Es war einmal vor langer, langer Zeit, da gab es jemanden mit einer Idee, einer besonderen Fähigkeit, etwas Kapital und viel Durchsetzungsvermögen. So oder so ähnlich könnte sie anfangen: die Entstehungsgeschichte eines Unternehmens. Doch der Werdegang eines Betriebes wird spätestens nach diesem Zündungsfunken oftmals um einiges komplizierter. Denn er reiht sich ein in politische und soziale Veränderungen, gesellschaftliche Herausforderungen und sich wandelnde Rahmenbedingungen. Unternehmen sind Zeugen ihrer Zeit, genauso wie es die Menschen sind, die für und mit ihnen arbeiten. Doch die Zeit ist vergänglich. Gerade deshalb ist es so wichtig, das Erinnern als Möglichkeit zu nutzen, diese Vergänglichkeit kurz anzuhalten und abzuschwächen. Denn mit dem Wissen über die eigene Vergangenheit gehen Erfahrungswerte und Lehren einher. Diese von einer Staubschicht zu befreien, ist deutlich leichter, als die Erkenntnisse unserer Vorgängerinnen und Vorgänger einfach im Regal stehen zu lassen und gestrige Fehler zu wiederholen.
= = = =
AUFGABENSTELLUNG:
Führe den Text über die Geschichte von Unternehmen im Anschluss an seinen letzten Satz fort.

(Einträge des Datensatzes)
= = = =
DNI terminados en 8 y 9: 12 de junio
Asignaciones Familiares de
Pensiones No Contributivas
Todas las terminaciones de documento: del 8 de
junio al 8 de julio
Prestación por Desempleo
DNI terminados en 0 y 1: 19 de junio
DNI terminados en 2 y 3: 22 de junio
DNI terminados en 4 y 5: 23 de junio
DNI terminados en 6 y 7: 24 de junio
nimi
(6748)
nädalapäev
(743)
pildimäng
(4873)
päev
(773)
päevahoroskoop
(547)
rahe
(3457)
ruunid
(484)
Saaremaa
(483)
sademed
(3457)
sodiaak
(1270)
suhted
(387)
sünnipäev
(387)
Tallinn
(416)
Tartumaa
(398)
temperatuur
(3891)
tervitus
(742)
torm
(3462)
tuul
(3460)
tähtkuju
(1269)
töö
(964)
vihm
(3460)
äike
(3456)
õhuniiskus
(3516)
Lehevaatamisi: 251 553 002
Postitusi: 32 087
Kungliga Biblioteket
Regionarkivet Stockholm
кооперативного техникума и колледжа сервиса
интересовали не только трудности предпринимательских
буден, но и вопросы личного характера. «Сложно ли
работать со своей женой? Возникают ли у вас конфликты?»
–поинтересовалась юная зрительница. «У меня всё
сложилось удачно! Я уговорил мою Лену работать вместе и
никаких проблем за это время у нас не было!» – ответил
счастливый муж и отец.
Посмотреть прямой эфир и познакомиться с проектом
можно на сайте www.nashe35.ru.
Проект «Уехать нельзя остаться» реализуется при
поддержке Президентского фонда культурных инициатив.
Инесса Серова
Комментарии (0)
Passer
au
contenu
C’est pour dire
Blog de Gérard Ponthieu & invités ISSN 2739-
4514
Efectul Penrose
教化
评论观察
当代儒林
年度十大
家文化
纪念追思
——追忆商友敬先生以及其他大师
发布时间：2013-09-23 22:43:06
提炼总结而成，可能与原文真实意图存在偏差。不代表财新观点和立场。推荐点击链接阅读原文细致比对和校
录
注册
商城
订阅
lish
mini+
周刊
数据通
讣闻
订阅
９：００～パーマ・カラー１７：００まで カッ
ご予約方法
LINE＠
= = = =
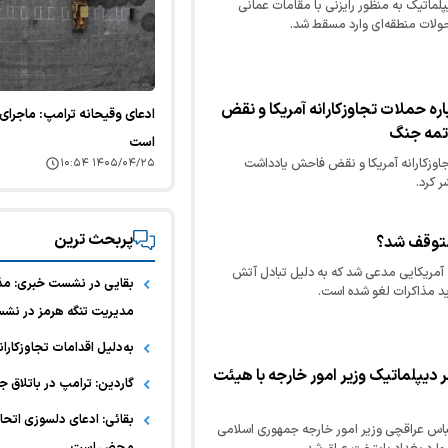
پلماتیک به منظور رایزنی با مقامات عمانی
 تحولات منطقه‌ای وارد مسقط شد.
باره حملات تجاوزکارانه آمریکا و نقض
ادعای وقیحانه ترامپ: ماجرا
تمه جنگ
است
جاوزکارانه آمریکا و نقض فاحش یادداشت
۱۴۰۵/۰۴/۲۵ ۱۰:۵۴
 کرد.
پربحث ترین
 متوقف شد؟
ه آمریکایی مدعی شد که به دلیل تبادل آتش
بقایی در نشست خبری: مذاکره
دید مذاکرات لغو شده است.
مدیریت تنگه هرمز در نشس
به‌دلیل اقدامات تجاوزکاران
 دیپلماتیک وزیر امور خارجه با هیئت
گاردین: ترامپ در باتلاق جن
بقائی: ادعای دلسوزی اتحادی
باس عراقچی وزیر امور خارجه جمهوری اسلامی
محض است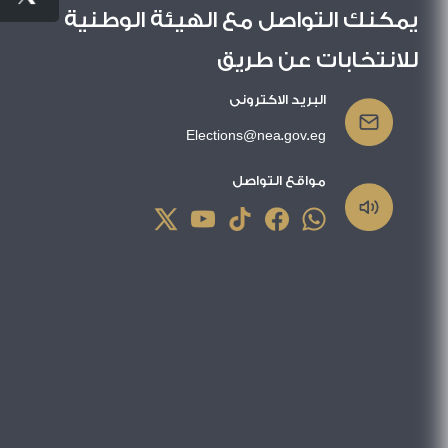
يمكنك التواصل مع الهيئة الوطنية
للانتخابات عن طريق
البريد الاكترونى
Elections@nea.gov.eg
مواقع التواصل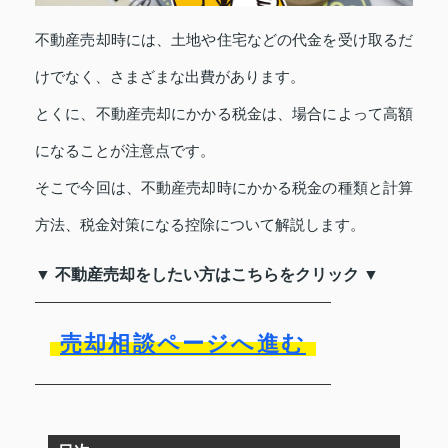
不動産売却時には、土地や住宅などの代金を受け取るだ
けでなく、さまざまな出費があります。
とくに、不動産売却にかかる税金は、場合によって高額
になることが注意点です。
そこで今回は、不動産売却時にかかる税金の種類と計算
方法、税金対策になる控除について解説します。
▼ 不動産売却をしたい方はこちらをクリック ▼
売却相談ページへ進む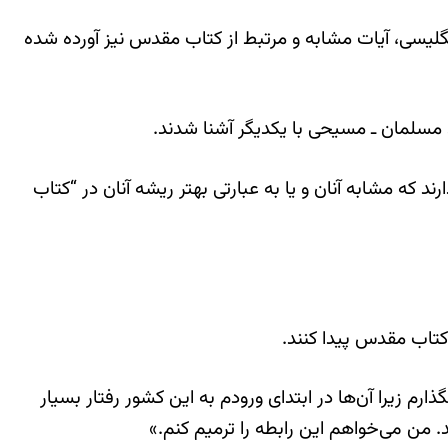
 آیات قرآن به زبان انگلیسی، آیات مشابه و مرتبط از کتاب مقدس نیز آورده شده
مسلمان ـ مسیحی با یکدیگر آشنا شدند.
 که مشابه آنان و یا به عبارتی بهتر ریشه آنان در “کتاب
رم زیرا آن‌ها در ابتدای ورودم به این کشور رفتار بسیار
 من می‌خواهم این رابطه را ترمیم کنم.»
= = = =
ERGEBNIS:
Alles hat einen Anfang
„Wie ist das Unternehmen zu dem geworden, was es heute ist?“ Mit dieser Fragestellung fängt die Arbeit von Ingo Stader an, wenn er und sein Team von H&C Stader mit der Aufarbeitung einer Unternehmensgeschichte beauftragt werden. Als Anbieter von historischen und archivischen Dienstleistungen hat der promovierte Historiker bereits vielen Unternehmen wie der Sparkasse Rhein Neckar Nord, dem Studierendenwerk Hamburg und Industrieunternehmen wie Dürr, Andritz und KUKA bei der Beantwortung dieser Frage unterstützt. Auf der Suche nach Antworten durchforsten die Historikerinnen und Historiker des Mannheimer Unternehmens Archive, rekonstruieren Korrespondenzen und verblichene Bilder, studieren Protokolle,
Personalakten, Handelsregister und Grundbücher. Die Spuren, die ein Unternehmen während seines Bestehens hinterlässt, sind so vielfältig wie die Menschen, die ein Unternehmen ausmachen und seine Geschichte formen. Gerade deshalb setzen viele Anbieter wie H&C Stader neben der Auswertung und Aufbereitung historischer Materialien auch auf den Faktor Mensch. In Zeitzeugeninterviews kommen Personen aus allen Bereichen des Betriebs zu Wort, die sich zu ihren Erfahrungen mit dem jeweiligen Unternehmen äußern möchten: Geschäftsführung und Eigentümer, Marketing und Vertrieb, Buchhaltung, Personalabteilung, Forschung und Entwicklung oder Zulieferer. Die Recherchen und Erkenntnisse aus den Interviews mit Zeitzeuginnen und Zeitzeugen fließen dann in eine Publikation oder werden filmisch aufbereitet, als digitaler Content ausgespielt oder zum Mittelpunkt einer Ausstellung.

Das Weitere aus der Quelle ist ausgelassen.